Chautauqua Music Camps concerts continue this weekend. On Friday, Aug. 17, the middle school and high school students who are spending a week on the grounds gave four performances. Saturday, Aug. 18, they have two more.
There will be a string orchestra and percussion ensemble concert at 10 a.m. Saturday, Aug. 18, in Elizabeth S. Lenna Hall, and a middle school band concert at noon Saturday, Aug. 18, in Lenna Hall.
According to Terry Bacon, Music Camps director, there is a retired musician who plays in the senior citizen band in Rochester through New Horizons Music programs. She “wandered into” one of the Music Camps venues about a decade ago, Bacon said.
“And she’s never missed a concert. She comes to every concert,” Bacon said. “And she’s there as a trombone player. … She wants to see what these kids do and is overjoyed and brings her friend.”
She is Linda Marsters, a 74-year-old from Rochester, New York. Marsters has been coming to Chautauqua for eight years, but she has only stayed for the entire season for the last four years. Masters said she comes to Chautauqua mainly for the music.
“I’d come here … at least 90 percent for the music, not necessarily lectures. It just depends on the topics. I go to some lectures,” Marsters said. “I basically like this because it’s like going to music school. I went to music school when I was young.”

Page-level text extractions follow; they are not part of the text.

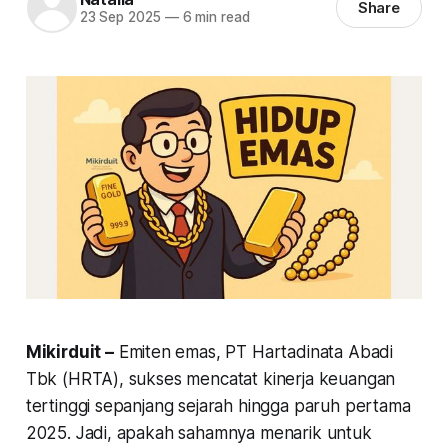
Share
23 Sep 2025
—
6 min read
Mikirduit –
Emiten emas, PT Hartadinata Abadi
Tbk (HRTA), sukses mencatat kinerja keuangan
tertinggi sepanjang sejarah hingga paruh pertama
2025. Jadi, apakah sahamnya menarik untuk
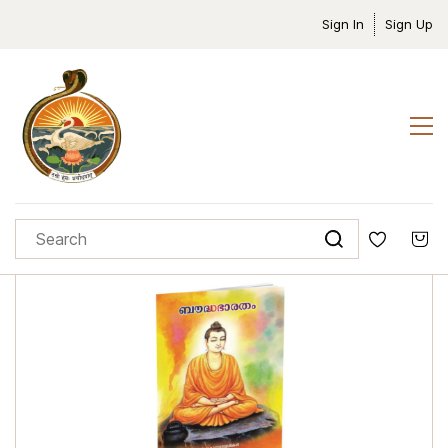
Sign In
Sign Up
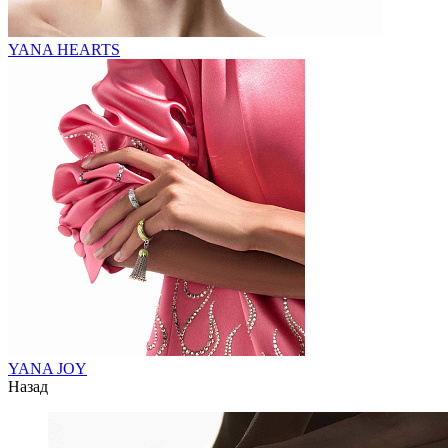
YANA HEARTS
YANA JOY
Назад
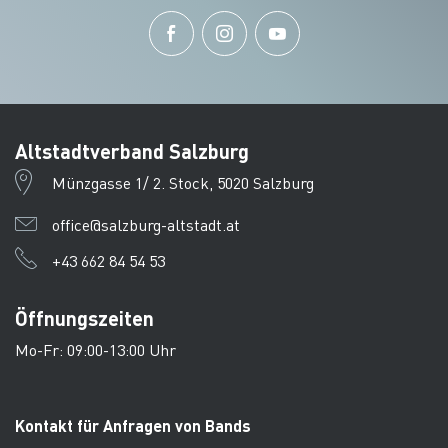
Altstadtverband Salzburg
Münzgasse 1/ 2. Stock, 5020 Salzburg
office@salzburg-altstadt.at
+43 662 84 54 53
Öffnungszeiten
Mo-Fr: 09:00-13:00 Uhr
Kontakt für Anfragen von Bands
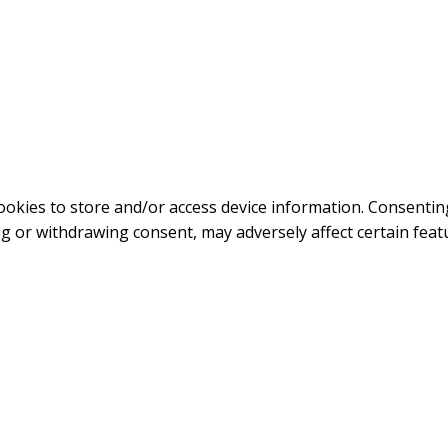
ookies to store and/or access device information. Consenting
g or withdrawing consent, may adversely affect certain feat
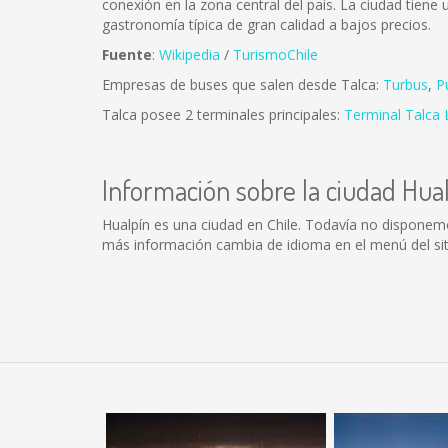
conexión en la zona central del país. La ciudad tien
gastronomía típica de gran calidad a bajos precios.
Fuente
:
Wikipedia
/
TurismoChile
Empresas de buses que salen desde Talca:
Turbus
,
P
Talca posee 2 terminales principales:
Terminal Talca 
Información sobre la ciudad Hua
Hualpín es una ciudad en Chile. Todavía no disponem
más información cambia de idioma en el menú del siti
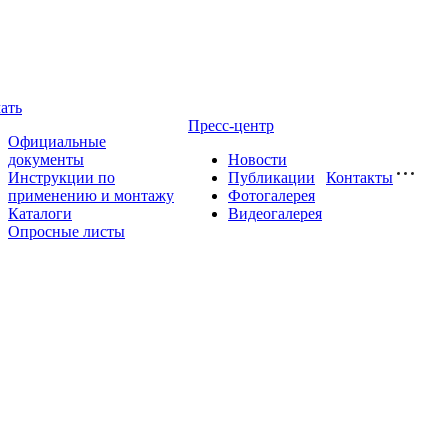
ать
Пресс-центр
Официальные
документы
Новости
Инструкции по
Публикации
Контакты
применению и монтажу
Фотогалерея
Каталоги
Видеогалерея
Опросные листы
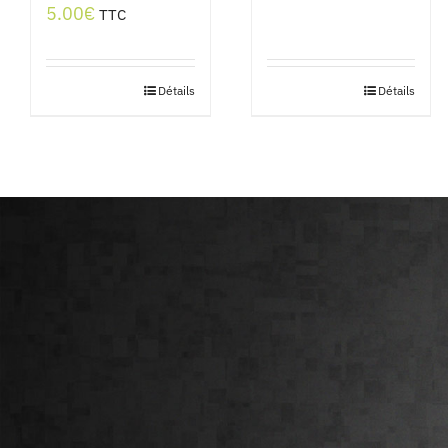
5.00
€
TTC
Détails
Détails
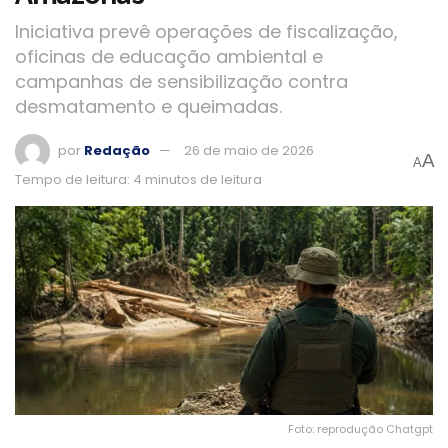
Iniciativa prevê operações de fiscalização,
oficinas de educação ambiental e
campanhas de sensibilização contra
desmatamento e queimadas.
por
Redação
26 de maio de 2026
A
A
Tempo de leitura: 4 minutos de leitura
Foto: reprodução Chatgpt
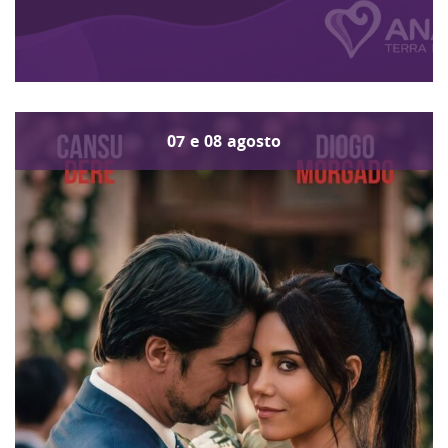
07
e
08
agosto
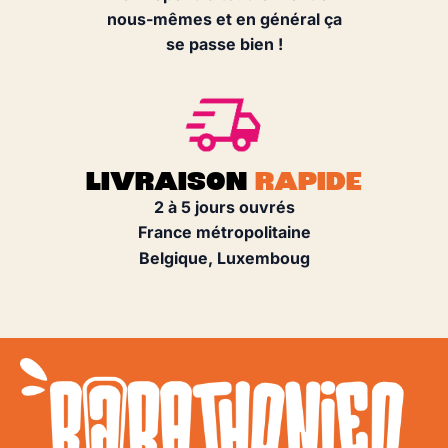
nous-mêmes et en général ça
se passe bien !
LIVRAISON
RAPIDE
2 à 5 jours ouvrés
France métropolitaine
Belgique, Luxemboug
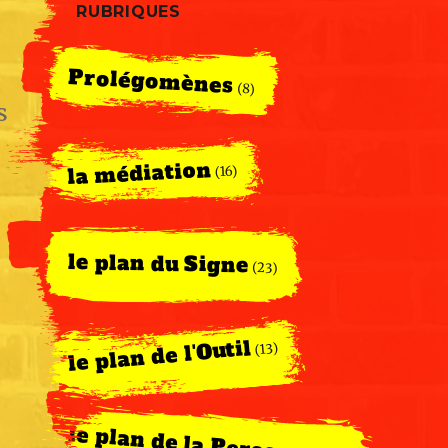
RUBRIQUES
Prolégomènes
(8)
s
la médiation
(16)
le plan du Signe
(23)
le plan de l'Outil
(13)
le plan de la Personne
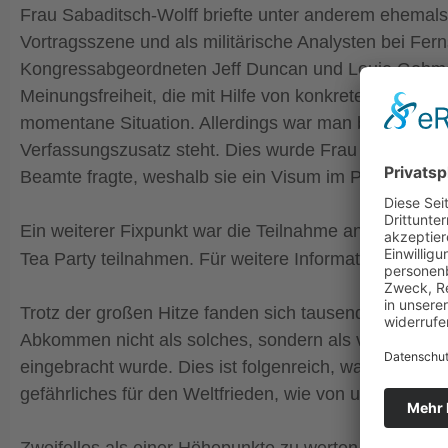
Frau Sabaditsch-Wolff briefte unter anderem ehemals
Vortragsszene und als militärische Analysten bei Fer
Kongressabgeordneten Jeff Duncan und Louie Gohmert t
Meinungsfreiheit, die mit Hilfe von konkreten Beispiel
momentane Situation. Allerdings war man besonders b
Verfassungszusatz steht. Dies wurde Frau Sabaditsch
Beamte fragte, weshalb sie ein Visum im Pass hatte,
Ein weiterer Fixpunkt war die Teilnahme an der Ku
Tea Party teilnahmen. Für weitere Informationen in eng
Trotz der großen Hitze fanden sich tausende Demon
Abkommen nicht als solches, sondern als völkerrechtli
eingebracht wurde. Dies ist folgenreich, was den Ab
gefährliches für den Weltfrieden, wie von unzählige
Zweifellos als einer Höhepunkte zu werten war das Tr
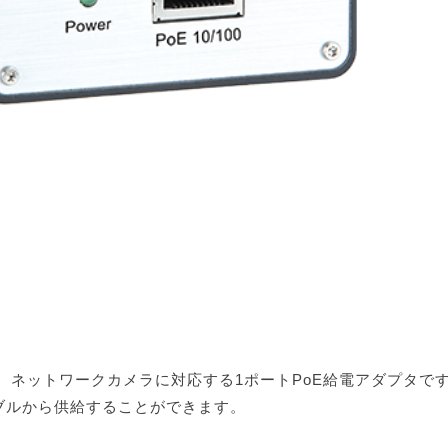
1)は、ネットワークカメラに対応する1ポートPoE給電アダプタです
ブルから供給することができます。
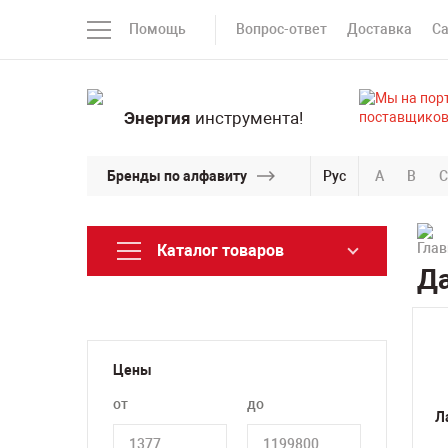
Помощь
Вопрос-ответ
Доставка
С
Энергия
инструмента!
Бренды по алфавиту
Рус
A
B
C
Каталог товаров
Да
Цены
от
до
Л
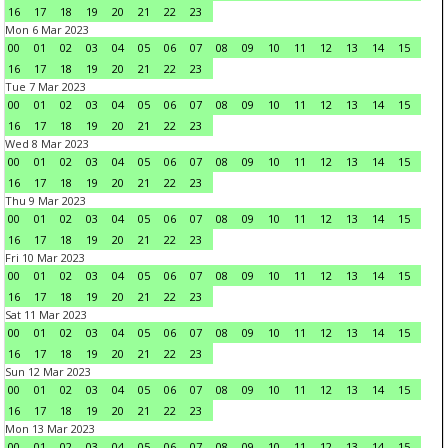
16
17
18
19
20
21
22
23
Mon 6 Mar 2023
00
01
02
03
04
05
06
07
08
09
10
11
12
13
14
15
16
17
18
19
20
21
22
23
Tue 7 Mar 2023
00
01
02
03
04
05
06
07
08
09
10
11
12
13
14
15
16
17
18
19
20
21
22
23
Wed 8 Mar 2023
00
01
02
03
04
05
06
07
08
09
10
11
12
13
14
15
16
17
18
19
20
21
22
23
Thu 9 Mar 2023
00
01
02
03
04
05
06
07
08
09
10
11
12
13
14
15
16
17
18
19
20
21
22
23
Fri 10 Mar 2023
00
01
02
03
04
05
06
07
08
09
10
11
12
13
14
15
16
17
18
19
20
21
22
23
Sat 11 Mar 2023
00
01
02
03
04
05
06
07
08
09
10
11
12
13
14
15
16
17
18
19
20
21
22
23
Sun 12 Mar 2023
00
01
02
03
04
05
06
07
08
09
10
11
12
13
14
15
16
17
18
19
20
21
22
23
Mon 13 Mar 2023
00
01
02
03
04
05
06
07
08
09
10
11
12
13
14
15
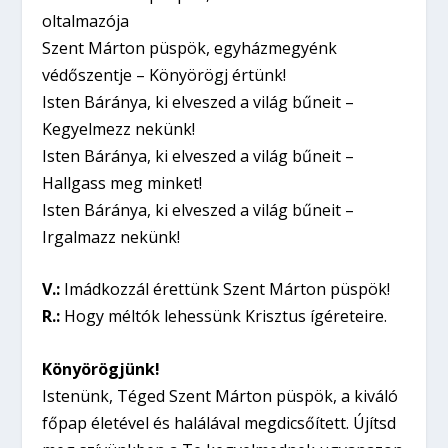
oltalmazója
Szent Márton püspök, egyházmegyénk
védőszentje – Könyörögj értünk!
Isten Báránya, ki elveszed a világ bűneit –
Kegyelmezz nekünk!
Isten Báránya, ki elveszed a világ bűneit –
Hallgass meg minket!
Isten Báránya, ki elveszed a világ bűneit –
Irgalmazz nekünk!
V.:
Imádkozzál érettünk Szent Márton püspök!
R.:
Hogy méltók lehessünk Krisztus ígéreteire.
Könyörögjünk!
Istenünk, Téged Szent Márton püspök, a kiváló
főpap életével és halálával megdicsőített. Újítsd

Marsters grew up playing the piano and singing. She bought a trombone and started taking lessons at Eastman School of Music at Rochester six years ago.
Marsters recalled the first year she came to Chautauqua; she stayed two weeks until the end of the season, not realizing that the majority of the music events in the nine weeks are in the first six or seven weeks.
“And then, it’s pretty much done,” Marsters said.
After the Music School Festival Orchestra students left, Marsters said she searched for concerts to attend.
“I asked around, and they said, ‘Oh, there’s some high school, middle school camps. They do concerts at the end of the week. You could go to those,’ ” she said. “And so, I learned a lot just by sitting in on rehearsals. It helps me a lot. … I’m amazed. I’m just amazed with these kids, too.”
The seven-week MSFO, which is made up of approximately 80 mostly collegiate, pre-professional musicians, had its last concert this season last Monday night on Aug. 13 in Amphitheater.
The MSFO students have left, Marsters said, but people can still attend concerts given by young people.
“This band camp, middle school and high school, they are absolute(ly) wonderful,” Marsters said. “They are amazing(ly) talented kids. And I just would like to see them flourish.”